Restate the data below word for word. Skip any images it contains.
Data supplied Start Marker
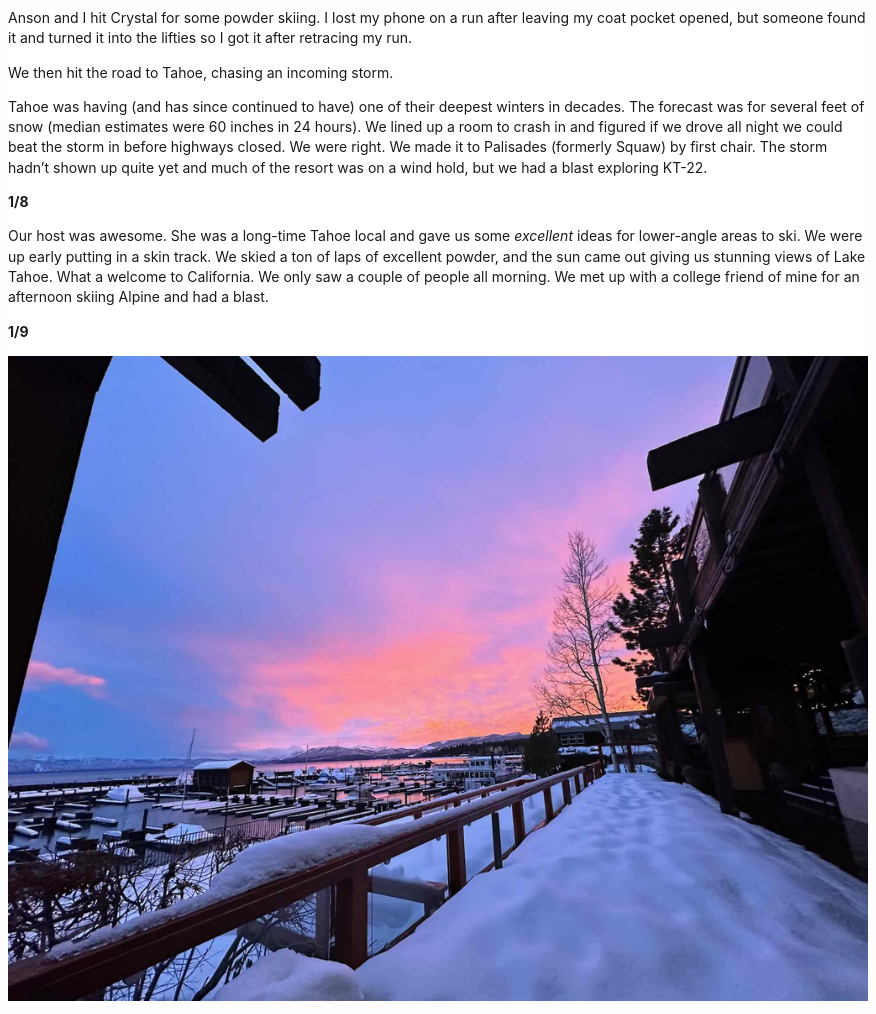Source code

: Anson and I hit Crystal for some powder skiing. I lost my phone on a run after leaving my coat pocket opened, but someone found it and turned it into the lifties so I got it after retracing my run. 

We then hit the road to Tahoe, chasing an incoming storm. 

Tahoe was having (and has since continued to have) one of their deepest winters in decades. The forecast was for several feet of snow (median estimates were 60 inches in 24 hours). We lined up a room to crash in and figured if we drove all night we could beat the storm in before highways closed. We were right. We made it to Palisades (formerly Squaw) by first chair.  The storm hadn’t shown up quite yet and much of the resort was on a wind hold, but we had a blast exploring KT-22.

**1/8**

<iframe width="560" height="315" src="https://www.youtube.com/embed/tlEU9pGJU04" title="YouTube video player" frameborder="0" allow="accelerometer; autoplay; clipboard-write; encrypted-media; gyroscope; picture-in-picture; web-share" allowfullscreen></iframe>

Our host was awesome. She was a long-time Tahoe local and gave us some *excellent* ideas for lower-angle areas to ski. We were up early putting in a skin track. We skied a ton of laps of excellent powder, and the sun came out giving us stunning views of Lake Tahoe. What a welcome to California. We only saw a couple of people all morning. We met up with a college friend of mine for an afternoon skiing Alpine and had a blast. 

**1/9**

![Tahoe sunset](/images/blog/deep_days/tahoe_sunset.jpeg)
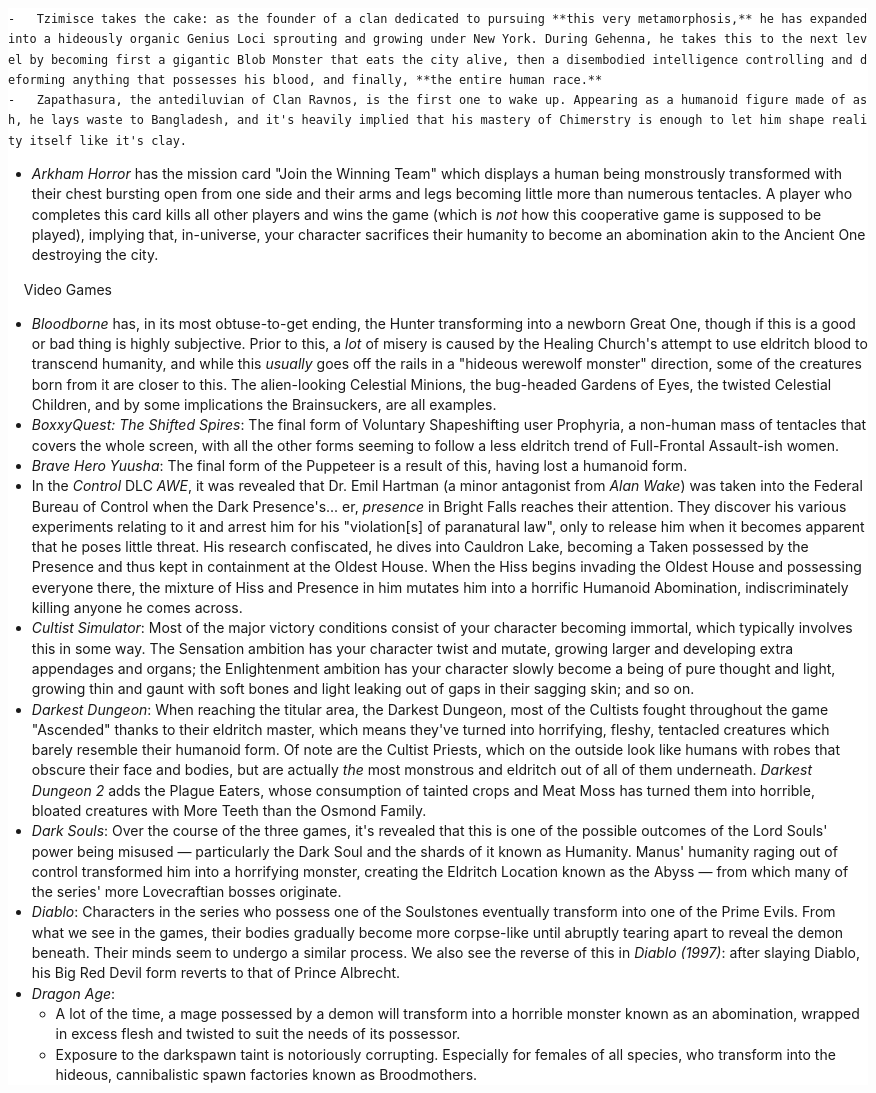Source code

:     -   Tzimisce takes the cake: as the founder of a clan dedicated to pursuing **this very metamorphosis,** he has expanded into a hideously organic Genius Loci sprouting and growing under New York. During Gehenna, he takes this to the next level by becoming first a gigantic Blob Monster that eats the city alive, then a disembodied intelligence controlling and deforming anything that possesses his blood, and finally, **the entire human race.**
    -   Zapathasura, the antediluvian of Clan Ravnos, is the first one to wake up. Appearing as a humanoid figure made of ash, he lays waste to Bangladesh, and it's heavily implied that his mastery of Chimerstry is enough to let him shape reality itself like it's clay.
-   _Arkham Horror_ has the mission card "Join the Winning Team" which displays a human being monstrously transformed with their chest bursting open from one side and their arms and legs becoming little more than numerous tentacles. A player who completes this card kills all other players and wins the game (which is _not_ how this cooperative game is supposed to be played), implying that, in-universe, your character sacrifices their humanity to become an abomination akin to the Ancient One destroying the city.

    Video Games 

-   _Bloodborne_ has, in its most obtuse-to-get ending, the Hunter transforming into a newborn Great One, though if this is a good or bad thing is highly subjective. Prior to this, a _lot_ of misery is caused by the Healing Church's attempt to use eldritch blood to transcend humanity, and while this _usually_ goes off the rails in a "hideous werewolf monster" direction, some of the creatures born from it are closer to this. The alien-looking Celestial Minions, the bug-headed Gardens of Eyes, the twisted Celestial Children, and by some implications the Brainsuckers, are all examples.
-   _BoxxyQuest: The Shifted Spires_: The final form of Voluntary Shapeshifting user Prophyria, a non-human mass of tentacles that covers the whole screen, with all the other forms seeming to follow a less eldritch trend of Full-Frontal Assault\-ish women.
-   _Brave Hero Yuusha_: The final form of the Puppeteer is a result of this, having lost a humanoid form.
-   In the _Control_ DLC _AWE_, it was revealed that Dr. Emil Hartman (a minor antagonist from _Alan Wake_) was taken into the Federal Bureau of Control when the Dark Presence's... er, _presence_ in Bright Falls reaches their attention. They discover his various experiments relating to it and arrest him for his "violation\[s\] of paranatural law", only to release him when it becomes apparent that he poses little threat. His research confiscated, he dives into Cauldron Lake, becoming a Taken possessed by the Presence and thus kept in containment at the Oldest House. When the Hiss begins invading the Oldest House and possessing everyone there, the mixture of Hiss and Presence in him mutates him into a horrific Humanoid Abomination, indiscriminately killing anyone he comes across.
-   _Cultist Simulator_: Most of the major victory conditions consist of your character becoming immortal, which typically involves this in some way. The Sensation ambition has your character twist and mutate, growing larger and developing extra appendages and organs; the Enlightenment ambition has your character slowly become a being of pure thought and light, growing thin and gaunt with soft bones and light leaking out of gaps in their sagging skin; and so on.
-   _Darkest Dungeon_: When reaching the titular area, the Darkest Dungeon, most of the Cultists fought throughout the game "Ascended" thanks to their eldritch master, which means they've turned into horrifying, fleshy, tentacled creatures which barely resemble their humanoid form. Of note are the Cultist Priests, which on the outside look like humans with robes that obscure their face and bodies, but are actually _the_ most monstrous and eldritch out of all of them underneath. _Darkest Dungeon 2_ adds the Plague Eaters, whose consumption of tainted crops and Meat Moss has turned them into horrible, bloated creatures with More Teeth than the Osmond Family.
-   _Dark Souls_: Over the course of the three games, it's revealed that this is one of the possible outcomes of the Lord Souls' power being misused — particularly the Dark Soul and the shards of it known as Humanity. Manus' humanity raging out of control transformed him into a horrifying monster, creating the Eldritch Location known as the Abyss — from which many of the series' more Lovecraftian bosses originate.
-   _Diablo_: Characters in the series who possess one of the Soulstones eventually transform into one of the Prime Evils. From what we see in the games, their bodies gradually become more corpse-like until abruptly tearing apart to reveal the demon beneath. Their minds seem to undergo a similar process. We also see the reverse of this in _Diablo (1997)_: after slaying Diablo, his Big Red Devil form reverts to that of Prince Albrecht.
-   _Dragon Age_:
    -   A lot of the time, a mage possessed by a demon will transform into a horrible monster known as an abomination, wrapped in excess flesh and twisted to suit the needs of its possessor.
    -   Exposure to the darkspawn taint is notoriously corrupting. Especially for females of all species, who transform into the hideous, cannibalistic spawn factories known as Broodmothers.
Data supplied End Marker
● **Answer to the problem**
Source code

: Anson and I hit Crystal for some powder skiing. I lost my phone on a run after leaving my coat pocket opened, but someone found it and turned it into the lifties so I got it after retracing my run. 

We then hit the road to Tahoe, chasing an incoming storm. 

Tahoe was having (and has since continued to have) one of their deepest winters in decades. The forecast was for several feet of snow (median estimates were 60 inches in 24 hours). We lined up a room to crash in and figured if we drove all night we could beat the storm in before highways closed. We were right. We made it to Palisades (formerly Squaw) by first chair.  The storm hadn’t shown up quite yet and much of the resort was on a wind hold, but we had a blast exploring KT-22.

**1/8**

<iframe width="560" height="315" src="https://www.youtube.com/embed/tlEU9pGJU04" title="YouTube video player" frameborder="0" allow="accelerometer; autoplay; clipboard-write; encrypted-media; gyroscope; picture-in-picture; web-share" allowfullscreen></iframe>

Our host was awesome. She was a long-time Tahoe local and gave us some *excellent* ideas for lower-angle areas to ski. We were up early putting in a skin track. We skied a ton of laps of excellent powder, and the sun came out giving us stunning views of Lake Tahoe. What a welcome to California. We only saw a couple of people all morning. We met up with a college friend of mine for an afternoon skiing Alpine and had a blast. 

**1/9**

![Tahoe sunset](/images/blog/deep_days/tahoe_sunset.jpeg)
Source code

:     -   Tzimisce takes the cake: as the founder of a clan dedicated to pursuing **this very metamorphosis,** he has expanded into a hideously organic Genius Loci sprouting and growing under New York. During Gehenna, he takes this to the next level by becoming first a gigantic Blob Monster that eats the city alive, then a disembodied intelligence controlling and deforming anything that possesses his blood, and finally, **the entire human race.**
    -   Zapathasura, the antediluvian of Clan Ravnos, is the first one to wake up. Appearing as a humanoid figure made of ash, he lays waste to Bangladesh, and it's heavily implied that his mastery of Chimerstry is enough to let him shape reality itself like it's clay.
-   _Arkham Horror_ has the mission card "Join the Winning Team" which displays a human being monstrously transformed with their chest bursting open from one side and their arms and legs becoming little more than numerous tentacles. A player who completes this card kills all other players and wins the game (which is _not_ how this cooperative game is supposed to be played), implying that, in-universe, your character sacrifices their humanity to become an abomination akin to the Ancient One destroying the city.

    Video Games 

-   _Bloodborne_ has, in its most obtuse-to-get ending, the Hunter transforming into a newborn Great One, though if this is a good or bad thing is highly subjective. Prior to this, a _lot_ of misery is caused by the Healing Church's attempt to use eldritch blood to transcend humanity, and while this _usually_ goes off the rails in a "hideous werewolf monster" direction, some of the creatures born from it are closer to this. The alien-looking Celestial Minions, the bug-headed Gardens of Eyes, the twisted Celestial Children, and by some implications the Brainsuckers, are all examples.
-   _BoxxyQuest: The Shifted Spires_: The final form of Voluntary Shapeshifting user Prophyria, a non-human mass of tentacles that covers the whole screen, with all the other forms seeming to follow a less eldritch trend of Full-Frontal Assault\-ish women.
-   _Brave Hero Yuusha_: The final form of the Puppeteer is a result of this, having lost a humanoid form.
-   In the _Control_ DLC _AWE_, it was revealed that Dr. Emil Hartman (a minor antagonist from _Alan Wake_) was taken into the Federal Bureau of Control when the Dark Presence's... er, _presence_ in Bright Falls reaches their attention. They discover his various experiments relating to it and arrest him for his "violation\[s\] of paranatural law", only to release him when it becomes apparent that he poses little threat. His research confiscated, he dives into Cauldron Lake, becoming a Taken possessed by the Presence and thus kept in containment at the Oldest House. When the Hiss begins invading the Oldest House and possessing everyone there, the mixture of Hiss and Presence in him mutates him into a horrific Humanoid Abomination, indiscriminately killing anyone he comes across.
-   _Cultist Simulator_: Most of the major victory conditions consist of your character becoming immortal, which typically involves this in some way. The Sensation ambition has your character twist and mutate, growing larger and developing extra appendages and organs; the Enlightenment ambition has your character slowly become a being of pure thought and light, growing thin and gaunt with soft bones and light leaking out of gaps in their sagging skin; and so on.
-   _Darkest Dungeon_: When reaching the titular area, the Darkest Dungeon, most of the Cultists fought throughout the game "Ascended" thanks to their eldritch master, which means they've turned into horrifying, fleshy, tentacled creatures which barely resemble their humanoid form. Of note are the Cultist Priests, which on the outside look like humans with robes that obscure their face and bodies, but are actually _the_ most monstrous and eldritch out of all of them underneath. _Darkest Dungeon 2_ adds the Plague Eaters, whose consumption of tainted crops and Meat Moss has turned them into horrible, bloated creatures with More Teeth than the Osmond Family.
-   _Dark Souls_: Over the course of the three games, it's revealed that this is one of the possible outcomes of the Lord Souls' power being misused — particularly the Dark Soul and the shards of it known as Humanity. Manus' humanity raging out of control transformed him into a horrifying monster, creating the Eldritch Location known as the Abyss — from which many of the series' more Lovecraftian bosses originate.
-   _Diablo_: Characters in the series who possess one of the Soulstones eventually transform into one of the Prime Evils. From what we see in the games, their bodies gradually become more corpse-like until abruptly tearing apart to reveal the demon beneath. Their minds seem to undergo a similar process. We also see the reverse of this in _Diablo (1997)_: after slaying Diablo, his Big Red Devil form reverts to that of Prince Albrecht.
-   _Dragon Age_:
    -   A lot of the time, a mage possessed by a demon will transform into a horrible monster known as an abomination, wrapped in excess flesh and twisted to suit the needs of its possessor.
    -   Exposure to the darkspawn taint is notoriously corrupting. Especially for females of all species, who transform into the hideous, cannibalistic spawn factories known as Broodmothers.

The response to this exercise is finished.